Miscarriage Rates By Week Show The Risks Every Pregnant Woman Should Know
Miscarriage is a scary word, especially when you're in the early days of pregnancy or if you've experienced a pregnancy loss previously. If you're at a high risk for miscarriage, you might very likely find yourself at your computer, repeatedly Googling when you can finally take a deep breath of much needed, and much deserved, reprieve. Thankfully, miscarriage rates by week show a trend that should hopefully have you taking a deep breath relatively soon.
Miscarriage rates by week show that the highest risk lies in the first trimester, which is defined as the first 13 weeks of pregnancy. According to Healthline, about 80 percent of miscarriages happen during this period of gestation. There are a few periods of time to break down during the first trimester itself, and the risk for miscarriage is different during each subsequent period of a woman's first 13 weeks of pregnancy.

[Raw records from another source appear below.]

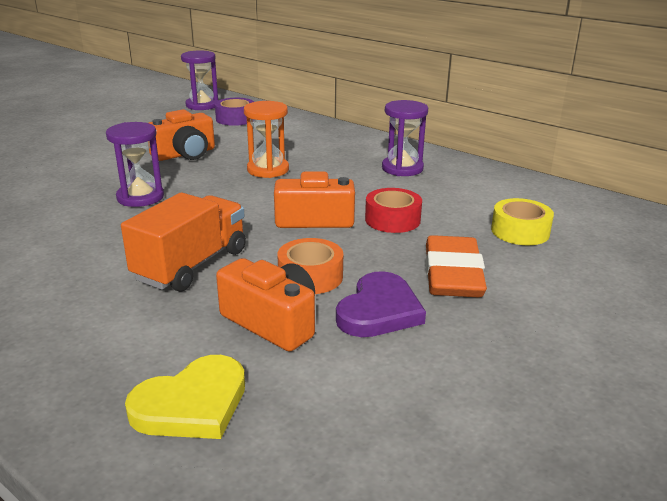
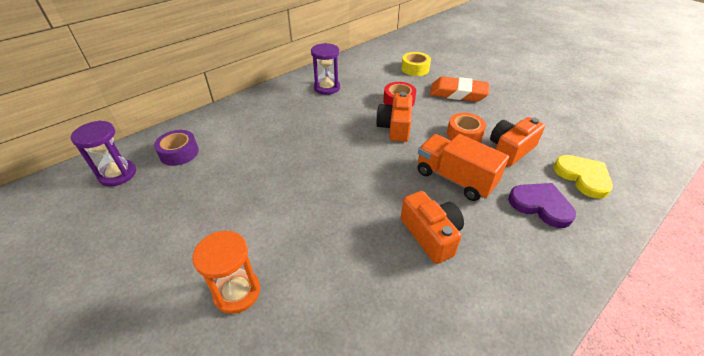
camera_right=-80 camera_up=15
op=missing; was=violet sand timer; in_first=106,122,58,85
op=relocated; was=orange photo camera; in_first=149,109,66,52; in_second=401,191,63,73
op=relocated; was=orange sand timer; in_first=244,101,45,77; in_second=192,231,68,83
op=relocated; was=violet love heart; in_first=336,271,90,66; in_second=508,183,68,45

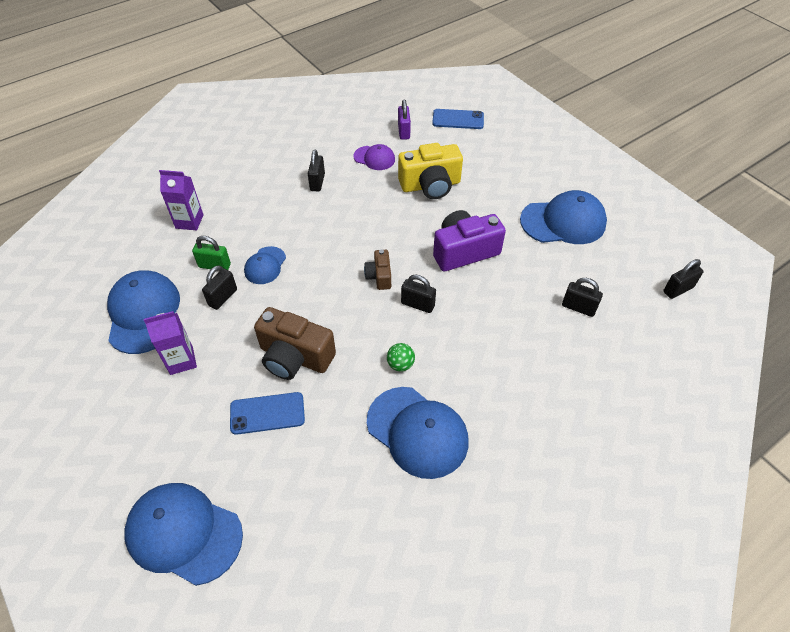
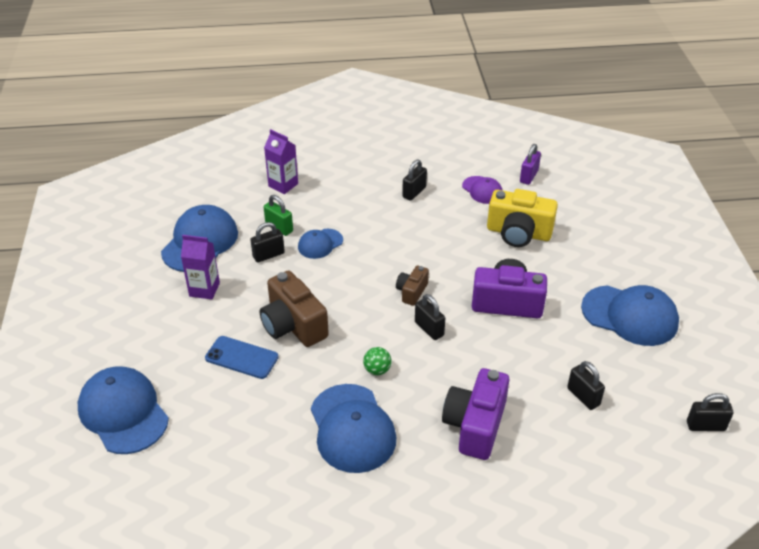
camera_right=30 camera_up=-10
op=missing; was=cobalt smartphone; in_first=432,109,52,20
op=appeared; now=violet photo camera; in_second=442,368,67,92

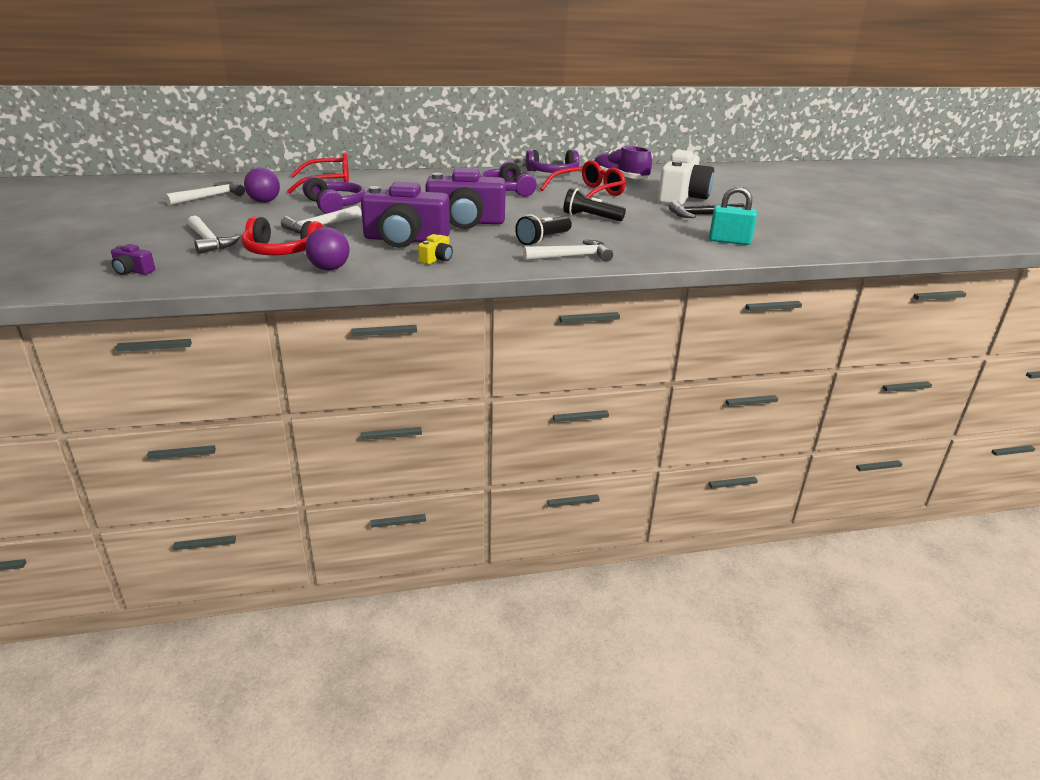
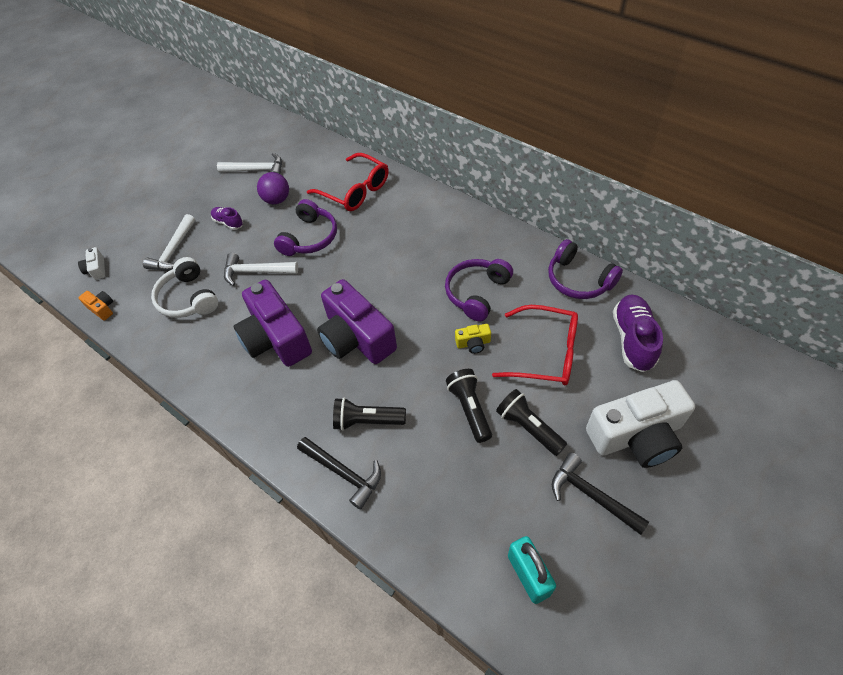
camera_right=55 camera_up=25
op=colour; was=violet photo camera; now=pure white photo camera; in_first=111,244,44,31; in_second=78,247,27,33
op=colour; was=red headset; now=pure white headset; in_first=241,216,82,39; in_second=151,257,67,61
op=missing; was=violet ball; in_first=305,227,44,43
op=relocated; was=bright yellow photo camera; in_first=418,234,35,31; in_second=455,324,36,30
op=colour; was=pure white claw hammer; now=jet-black claw hammer; in_first=523,240,90,22; in_second=297,437,84,73
op=appeared; now=orange photo camera; in_second=79,291,34,29
op=appeared; now=violet sneaker; in_second=211,207,32,23
op=appeared; now=jet-black torch; in_second=496,389,71,67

First, up to four weeks is the highest risk for miscarriage, according to Check Pregnancy, because there is a 22-75 percent risk that the fertilized egg will not implant. These pregnancies, labeled chemical pregnancies, account for 50-75 percent of all miscarriages, according to the American Pregnancy Association (APA). The APA goes on to explain that most women might not even know they're miscarrying, since the loss happens shortly after implantation. Check Pregnant goes on to explain further, adding the following:
"The risk of miscarriage at 3 weeks and 4 weeks is so great because implantation may fail. The sperm may fertilize the egg, but if the egg fails to implant itself into the uterus, the pregnancy will end in miscarriage."
The site points out that once you have confirmed your pregnancy after your missed period, this risk phase isn't something you necessarily need to actively worry about. (But if you do worry, know that you're fears are valid and, if necessary, something you should discuss with your health care provider.)
Zero to seven weeks marks the highest rate of miscarriage risk, and Healthline explains, "Once a pregnancy makes it to seven weeks with a heartbeat, the risk of having a miscarriage drops to 10 percent." Meanwhile, Check Pregnancy gives you even more reason to be optimistic earlier, reporting that, "By week five, the chances of losing a pregnancy drops to just 10 percent."
After weeks five through seven, your risk continues to drop until it plateaus at about 2-3 percent for the remainder of your pregnancy. Overall, Check Pregnancy reminds us all that the risk for miscarriage decreases with each week of pregnancy that passes:
"If you take a look at miscarriage rates by week, you’ll notice one trend: the risk of miscarriage reduces greatly with each passing week. That’s good news for women who are worried about losing a pregnancy. While miscarriages can and do happen, the odds are in your favor that your pregnancy will continue on to full-term and birth."
Unfortunately, there are a few things that increase your risk for miscarriage, according to Parenting, including age. Healthline explains that the miscarriage rate during the critical zero to seven week period are actually greatly increased by age. Here is the breakdown by age, according to Healthline:
- Women age 20 to 30: 9 to 17 percent
- Women age 35 to 39: 20 percent
- Women age 40 to 44: 40 percent
- Women age 45 and older: 80 percent
Prevention of miscarriage is tricky, because most miscarriages are caused by genetic abnormalities or health factors that are relatively uncontrollable. In fact, Check Pregnancy reports that about 60 percent of miscarriages are due to chromosomal abnormalities, which is when the chromosomes in the egg or sperm are faulty and therefore won't line up properly when they meet.
However, there are a few things you can make sure to do that might decrease your risk of miscarriage, according to Parents. Make sure you cut out alcohol and cigarettes, and cut down your caffeine to just 250 milligrams or 12 ounces of coffee a day. Try to exercise regularly and eat a healthy diet. Keeping a healthy lifestyle while trying to conceive and during every stage of pregnancy can mitigate some risk.
Because so many miscarriages are due to chromosomal abnormalities that are outside of our control, genetic testing may be a good option if you are prone to or have experienced miscarriage previously.